CONSIGNE A>
Dans l'extrait sur la consultation des fichiers d'un salarié, quelle juridiction a rendu l'arrêt du 22 février 2018 ?
------ EXTRAIT
Un employeur est en droit de consulter des fichiers « personnels » stockés par un salarié sur un ordinateur professionnel mis à sa disposition et d’user de ces éléments pour justifier une procédure de licenciement. Cette position a une nouvelle fois été rappelée par la Cour Européenne des Droits de l’Homme dans un arrêt récent en date du 22 février 2018 (CEDH, Libert c. France, n° 588/13, arrêt du 22 février 2018)
Dans les faits, la saisie de l’ordinateur professionnel d’un salarié avait révélé le stockage sur un disque dur intitulé précautionneusement « D:/Données personnelles » de fichiers à caractère pornographique et de fausses attestations réalisées au bénéfice de tiers.
Le salarié avait été licencié notamment au motif que ces faits étaient contraires à l’obligation d’exemplarité liée à ses fonctions.
L’intérêt de cet arrêt est double.
1/ Le salarié ne peut utiliser l’intégralité d’un disque dur de son ordinateur professionnel pour un usage privé
Cet arrêt confirme en effet qu’un salarié « ne peut utiliser l’intégralité d’un disque dur, censé enregistrer des données professionnelles, pour un usage privé ».
Le fait même que le salarié ait intitulé le disque dur de son ordinateur professionnel « Données personnelles » n’empêchait pas l’employeur d’accéder à cet élément qui, à juste titre, avait considéré que ce disque pouvait tout à fait contenir des données professionnelles malgré l’appellation donnée par le salarié.
Dans la mesure où le salarié n’avait pas pris soin de désigner explicitement comme « privé » chaque élément du disque dur, les documents conservaient une nature professionnelle et n’échappaient pas au contrôle de l’employeur.
La dénomination donnée au disque dur lui-même ne peut conférer un caractère personnel à l’intégralité des données qu’il contient.
Vous êtes donc tout à fait en mesure de pouvoir consulter en dehors de la présence du salarié les fichiers d’un disque dur de l’ordinateur professionnel qui ne sont pas identifiés comme « privés » ou « personnels ».
------------
CONSIGNE B>
Réécrivez tous les enregistrements en remplaçant « chart » par « graph », sans rien modifier d'autre, et omettez les images dans votre réponse.
------ DONNÉES D'ENTRÉE
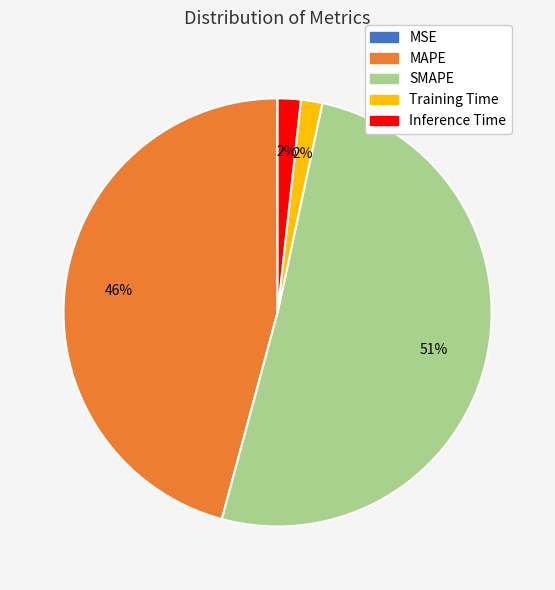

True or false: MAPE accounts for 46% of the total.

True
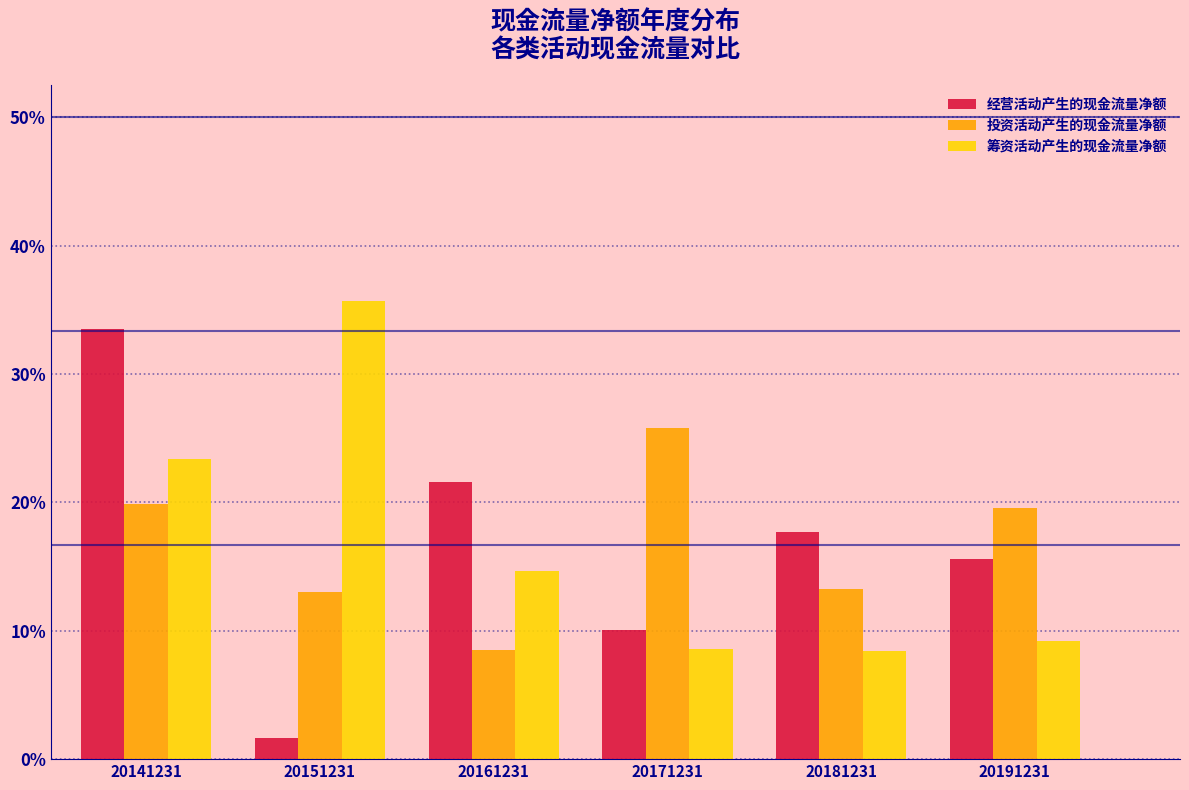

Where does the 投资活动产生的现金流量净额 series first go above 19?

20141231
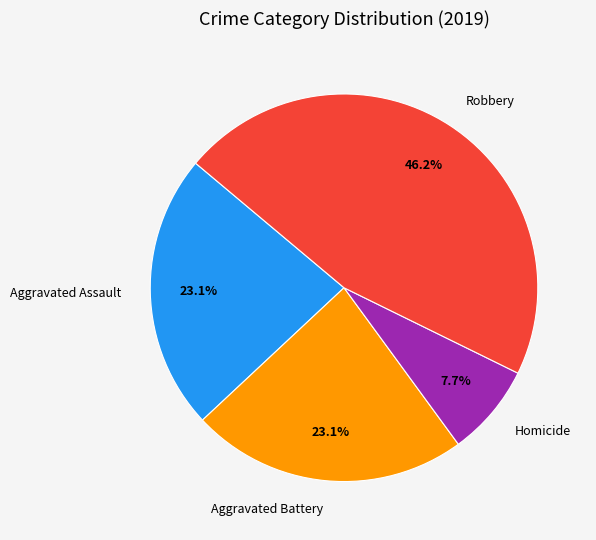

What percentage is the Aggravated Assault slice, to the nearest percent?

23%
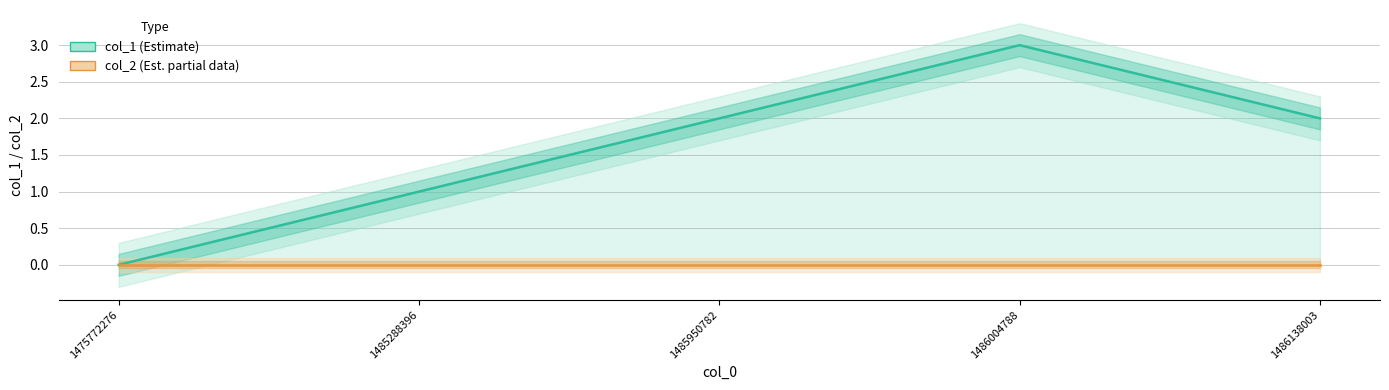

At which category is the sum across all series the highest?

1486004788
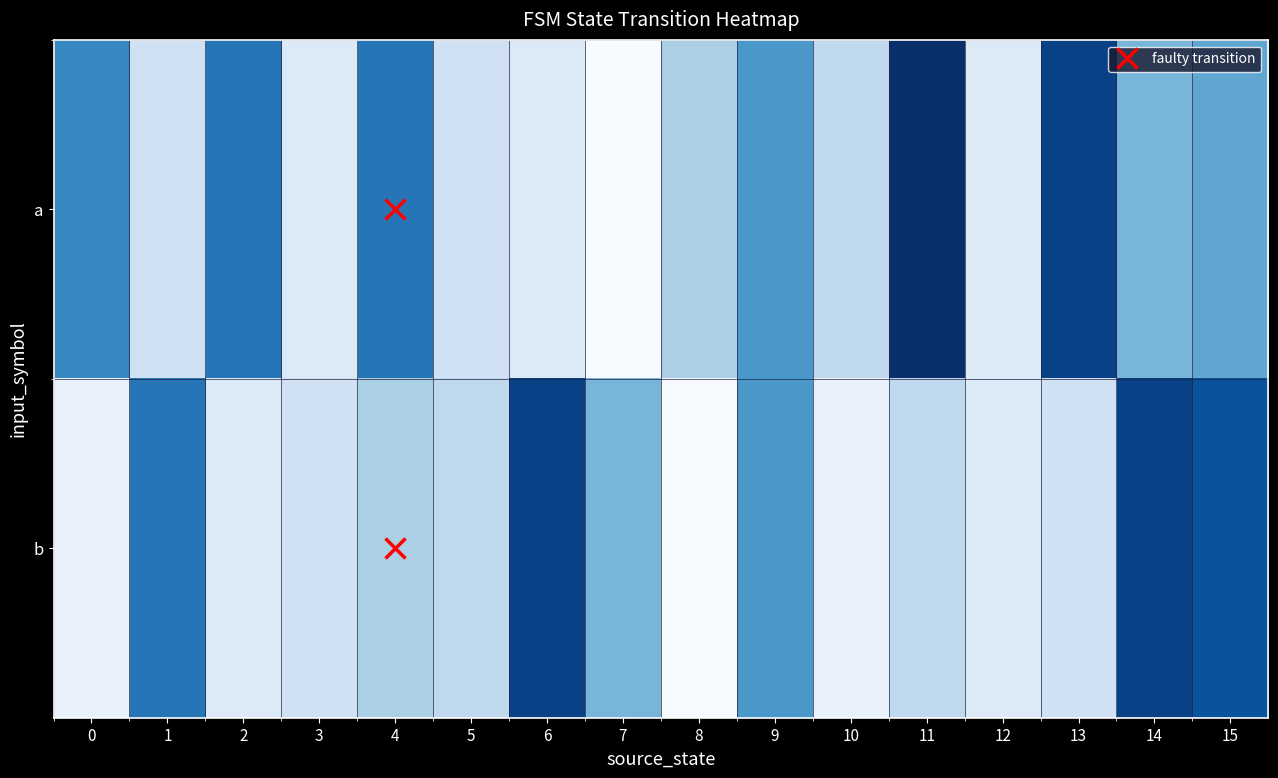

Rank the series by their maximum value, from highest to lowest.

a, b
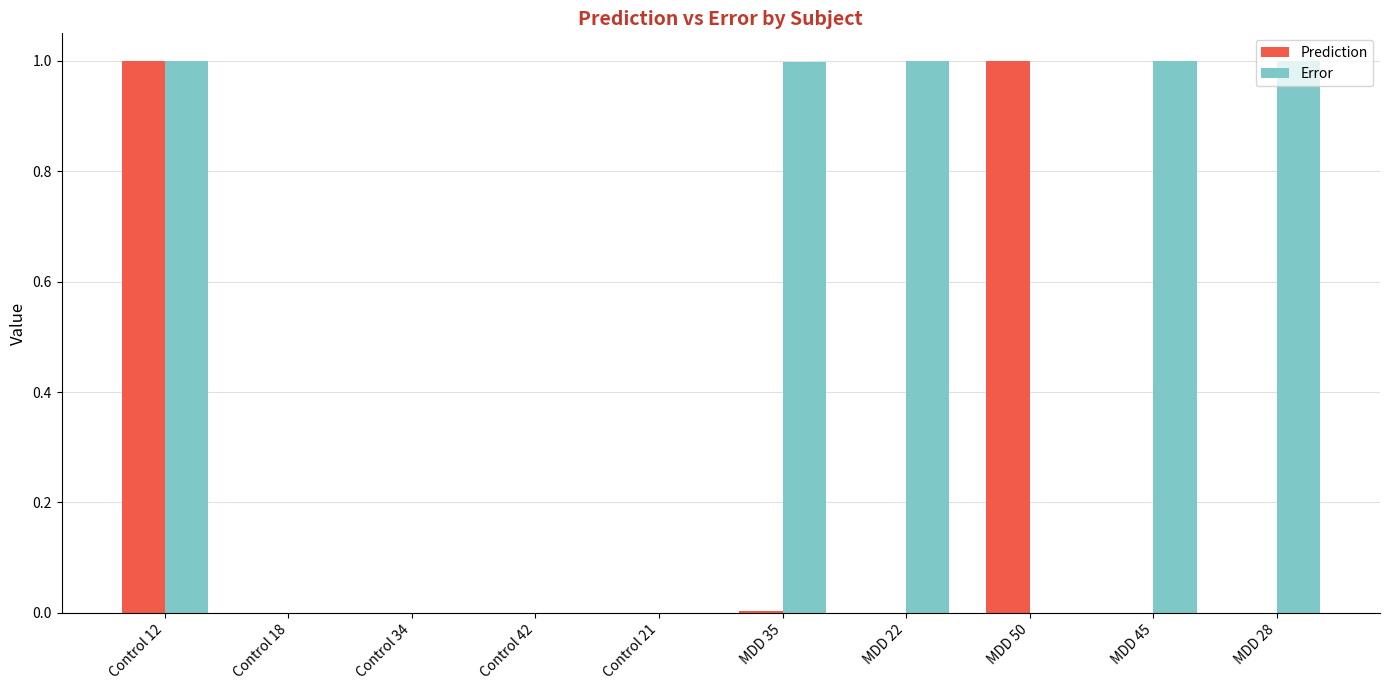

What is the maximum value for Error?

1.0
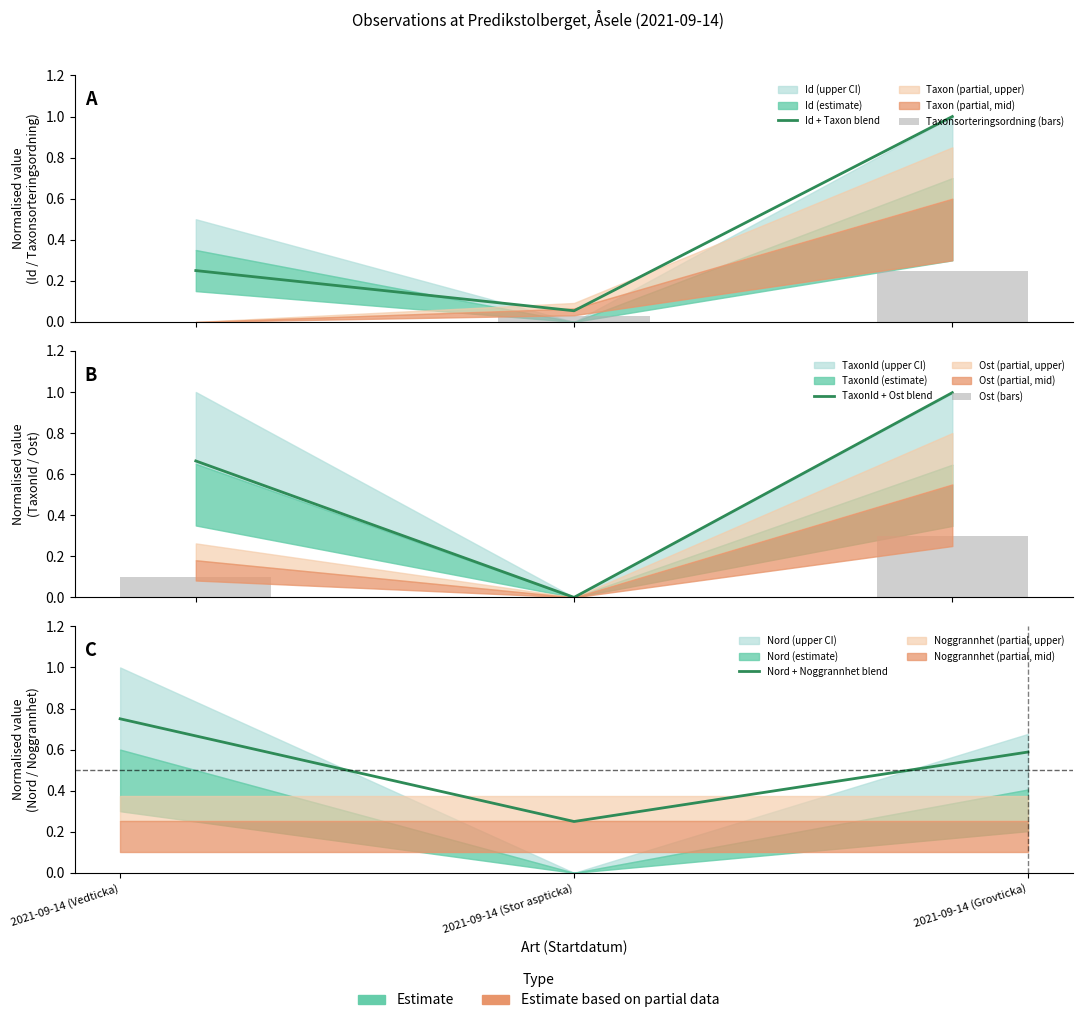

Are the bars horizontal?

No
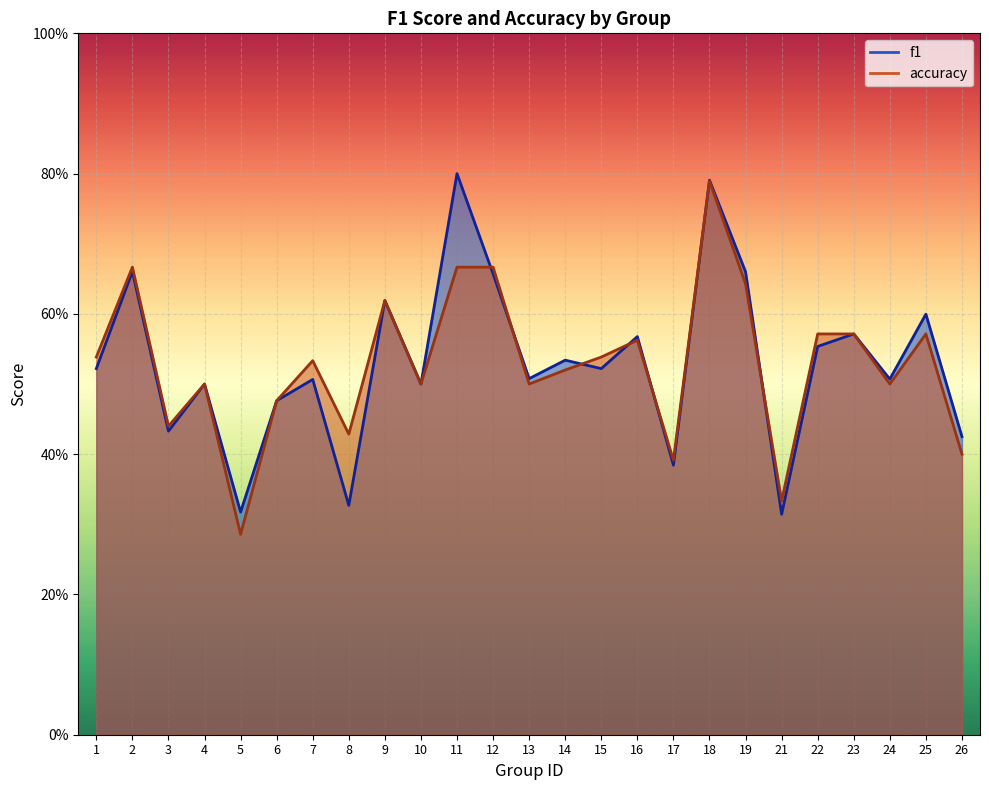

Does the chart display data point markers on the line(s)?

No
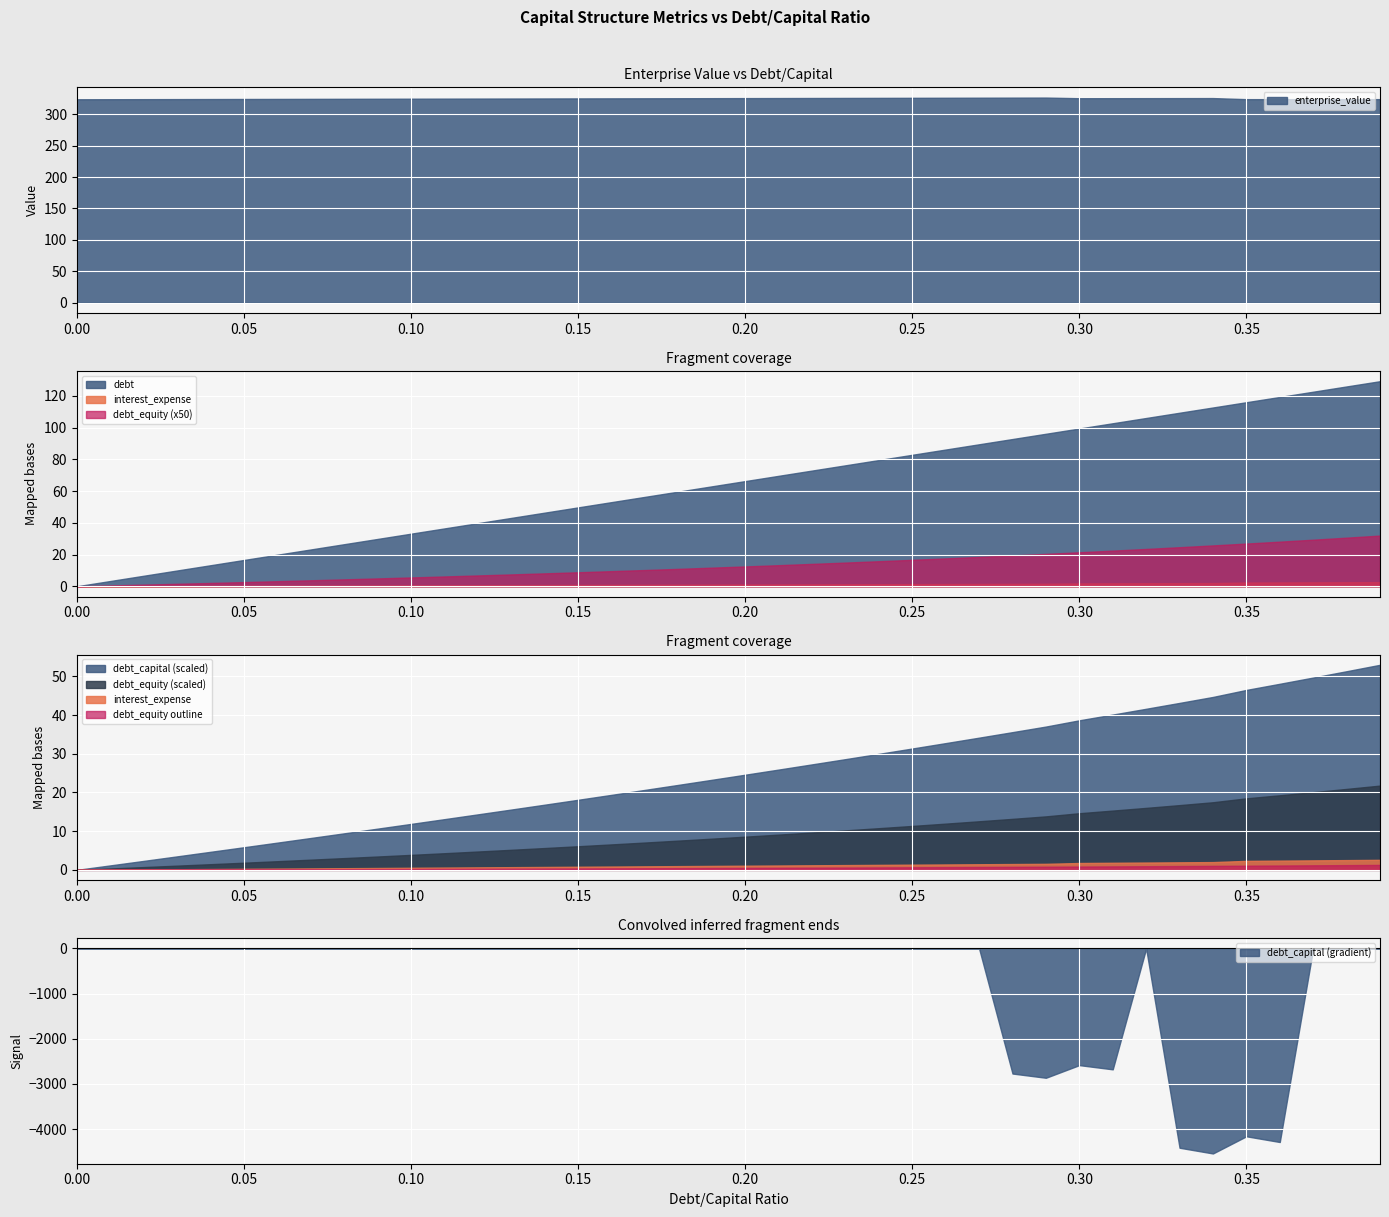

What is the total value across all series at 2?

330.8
------------
RÉPONSE RÉDIGÉE A>
La Cour européenne des droits de l'homme.

RÉPONSE RÉDIGÉE B>
True or false: MAPE accounts for 46% of the total.

True

Where does the 投资活动产生的现金流量净额 series first go above 19?

20141231

What percentage is the Aggravated Assault slice, to the nearest percent?

23%

At which category is the sum across all series the highest?

1486004788

Rank the series by their maximum value, from highest to lowest.

a, b

What is the maximum value for Error?

1.0

Are the bars horizontal?

No

Does the graph display data point markers on the line(s)?

No

What is the total value across all series at 2?

330.8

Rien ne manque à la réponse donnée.